* Exercise input:
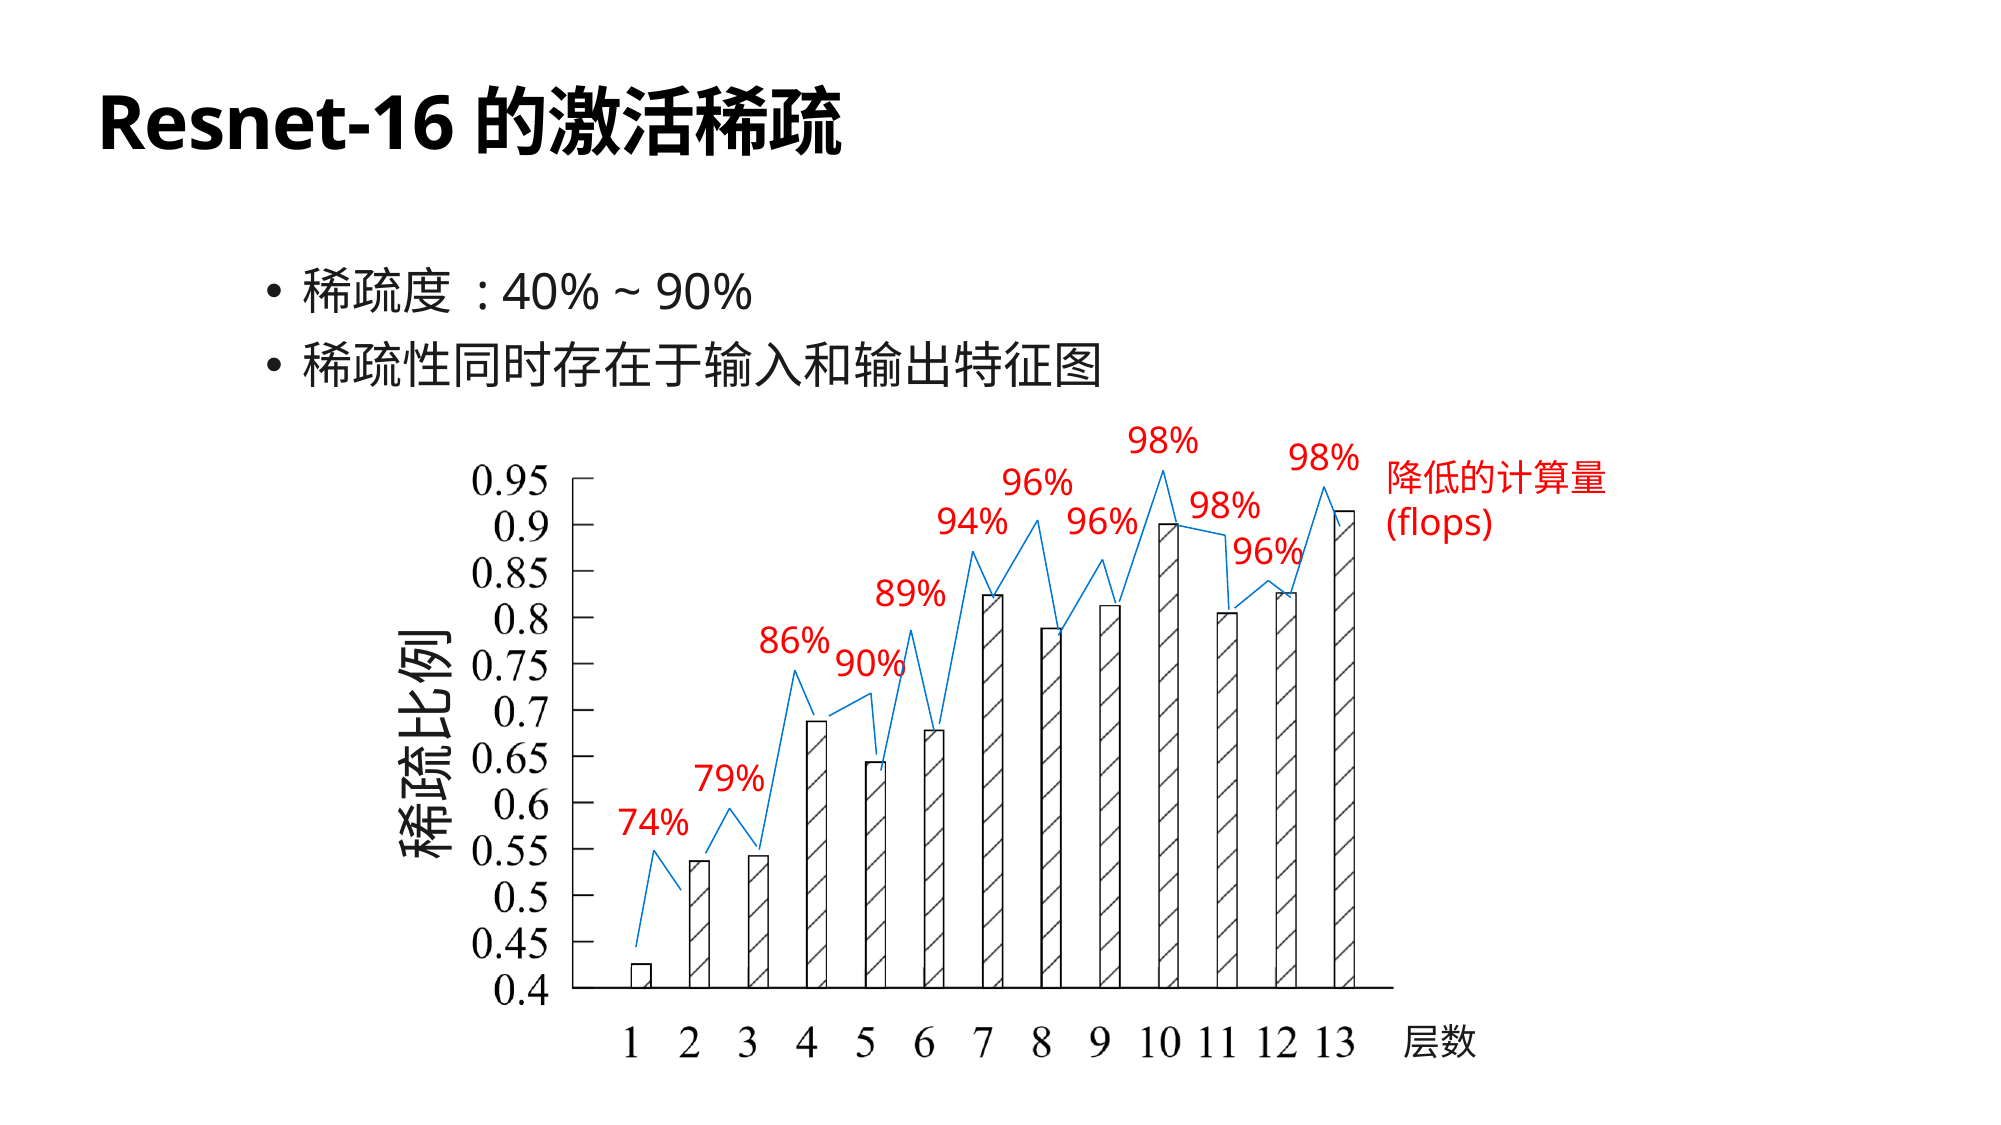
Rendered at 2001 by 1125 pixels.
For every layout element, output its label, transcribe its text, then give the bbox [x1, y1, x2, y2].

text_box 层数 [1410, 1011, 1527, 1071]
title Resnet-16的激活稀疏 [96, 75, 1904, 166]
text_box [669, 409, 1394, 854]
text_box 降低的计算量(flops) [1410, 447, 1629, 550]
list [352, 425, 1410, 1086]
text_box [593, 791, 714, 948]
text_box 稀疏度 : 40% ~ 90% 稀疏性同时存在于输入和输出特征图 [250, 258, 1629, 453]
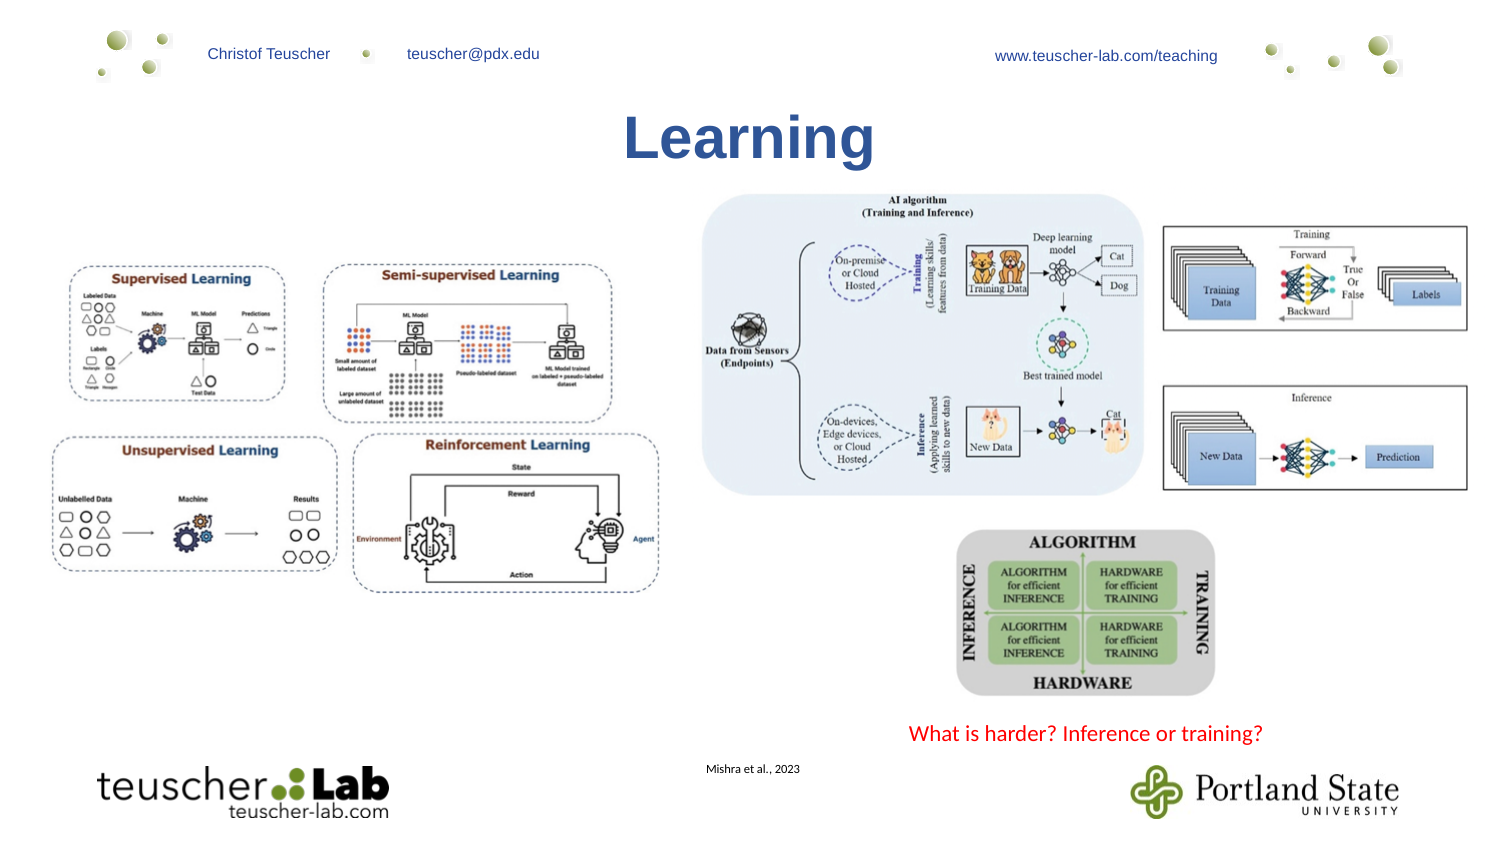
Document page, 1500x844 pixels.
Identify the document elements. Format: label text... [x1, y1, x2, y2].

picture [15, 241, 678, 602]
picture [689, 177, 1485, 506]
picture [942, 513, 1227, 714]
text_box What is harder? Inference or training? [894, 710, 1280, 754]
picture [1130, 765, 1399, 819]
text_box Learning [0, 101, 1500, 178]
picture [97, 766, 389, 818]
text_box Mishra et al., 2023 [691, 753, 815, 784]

* What to do: Beginning with the line that bears "For every layout", output each line through the last line of the listing exactly, and no others; skip the pictures.

* Your response:
For every layout element, output its label, transcribe its text, then give the bbox [x1, y1, x2, y2].

text_box 层数 [1410, 1011, 1527, 1071]
title Resnet-16的激活稀疏 [96, 75, 1904, 166]
text_box [669, 409, 1394, 854]
text_box 降低的计算量(flops) [1410, 447, 1629, 550]
list [352, 425, 1410, 1086]
text_box [593, 791, 714, 948]
text_box 稀疏度 : 40% ~ 90% 稀疏性同时存在于输入和输出特征图 [250, 258, 1629, 453]
Document page, 1500x844 pixels.
Identify the document elements. Format: label text... [x1, y1, x2, y2].

picture [15, 241, 678, 602]
picture [689, 177, 1485, 506]
picture [942, 513, 1227, 714]
text_box What is harder? Inference or training? [894, 710, 1280, 754]
picture [1130, 765, 1399, 819]
text_box Learning [0, 101, 1500, 178]
picture [97, 766, 389, 818]
text_box Mishra et al., 2023 [691, 753, 815, 784]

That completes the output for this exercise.